From described Hash table, retrieve the cryptographic Hash consistent with the cryptographic Hash of described 3 seeds and retrieve mapping position candidate.

2. the sequence recombination method for next generation's order-checking as claimed in claim 1, it is characterized in that, the zero position of described 3 seeds is to set taking the zero position of described short sequence as benchmark, and the position of first seed is 0, the position of second seed is n/6, and the position of the 3rd seed is 2n/6.

3. the sequence recombination method for next generation's order-checking as claimed in claim 1, is characterized in that, described cryptographic Hash is base sequence A, G, C, T to be replaced as respectively to bit 00,01,10,11 and the value of generation.

4. the sequence recombination method for next generation order-checking as claimed in claim 1, is characterized in that, carrying out in the step of described retrieval, for described 3 seeds each retrieval times be in O (1).

5. the sequence recombination method for next generation's order-checking as claimed in claim 1, is characterized in that, carrying out in the step of described retrieval, to the parallel search simultaneously of described 3 seeds.

6. the sequence recombination method for next generation's order-checking as claimed in claim 1, is characterized in that, described Hash table comprises:

Seed Sequences field, is made up of the described subsequence of n/6 size;

Cryptographic Hash field, records the cryptographic Hash that corresponds respectively to described subsequence;

Zero position field, records the zero position of described subsequence.

7. the sequence recombination method for next generation's order-checking as claimed in claim 1, is characterized in that, also comprises the steps:

In each mapping position candidate, the whole short sequence of input and the correspondence position of reference sequences are arranged and measured similarity.

8. for a sequence reconstruction unit for next generation's order-checking, it is characterized in that, comprising:

Short sequence six deciles that cutting part is n by sequence length;

Seed generating unit, is used respectively 3 fragments that are positioned at described short sequence front portion in the middle of the fragment of short sequence described in six deciles into seed;

Cryptographic Hash generating unit, calculates the cryptographic Hash of described 3 seeds;

Hash table generating unit, generates cryptographic Hash and forms Hash table with the subsequence unit of n/6 size for reference sequences;

Search part, the retrieval cryptographic Hash consistent with the cryptographic Hash of described 3 seeds and retrieve mapping position candidate from described Hash table.

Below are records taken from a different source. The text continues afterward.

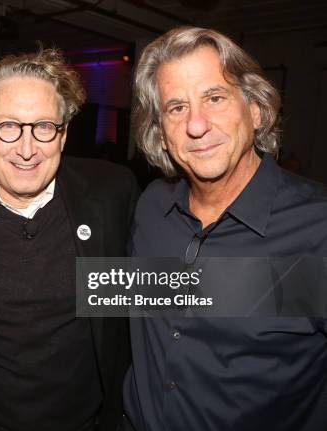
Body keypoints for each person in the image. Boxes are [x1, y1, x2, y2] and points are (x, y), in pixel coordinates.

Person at [0, 49, 138, 431]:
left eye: (44, 126)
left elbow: (154, 300)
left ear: (63, 134)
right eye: (9, 126)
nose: (27, 149)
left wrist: (264, 284)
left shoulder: (110, 195)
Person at [124, 27, 327, 430]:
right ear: (161, 133)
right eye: (176, 108)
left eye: (214, 98)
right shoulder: (151, 208)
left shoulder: (317, 229)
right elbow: (121, 304)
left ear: (255, 109)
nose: (196, 125)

9. the sequence reconstruction unit for next generation's order-checking as claimed in claim 8, it is characterized in that, the zero position of described 3 seeds is to set taking the zero position of described short sequence as benchmark, and the position of first seed is 0, the position of second seed is n/6, and the position of the 3rd seed is 2n/6.

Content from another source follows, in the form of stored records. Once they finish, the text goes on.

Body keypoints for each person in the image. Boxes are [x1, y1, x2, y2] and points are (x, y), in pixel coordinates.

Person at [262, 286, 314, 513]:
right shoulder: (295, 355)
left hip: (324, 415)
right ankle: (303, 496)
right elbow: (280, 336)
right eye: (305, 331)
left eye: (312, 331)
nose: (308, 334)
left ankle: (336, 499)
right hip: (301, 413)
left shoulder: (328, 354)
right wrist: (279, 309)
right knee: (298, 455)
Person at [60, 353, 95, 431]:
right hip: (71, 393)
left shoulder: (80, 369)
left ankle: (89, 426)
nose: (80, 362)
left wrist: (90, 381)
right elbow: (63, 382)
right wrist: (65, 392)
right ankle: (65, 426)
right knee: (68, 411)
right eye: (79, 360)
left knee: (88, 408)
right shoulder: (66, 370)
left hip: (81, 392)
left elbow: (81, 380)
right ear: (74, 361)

10. the sequence reconstruction unit for next generation's order-checking as claimed in claim 8, is characterized in that, described cryptographic Hash is base sequence A, G, C, T to be replaced as respectively to bit 00,01,10,11 and the value of generation.

The 11. sequence reconstruction unit for next generation order-checking as claimed in claim 8, is characterized in that, in the time carrying out described retrieval, for described 3 seeds each retrieval times be in O (1).

The 12. sequence reconstruction unit for next generation's order-checking as claimed in claim 8, is characterized in that, in the time carrying out described retrieval, to the parallel search simultaneously of described 3 seeds.

The 13. sequence reconstruction unit for next generation's order-checking as claimed in claim 8, is characterized in that, described Hash table comprises:

Seed Sequences field, is made up of the described subsequence of n/6 size;

Zero position field, records the zero position of described subsequence.

The 14. sequence reconstruction unit for next generation order-checking as claimed in claim 8, is characterized in that, also in each mapping position candidate, the correspondence position of the whole short sequence of input and reference sequences are arranged and are measured similarity.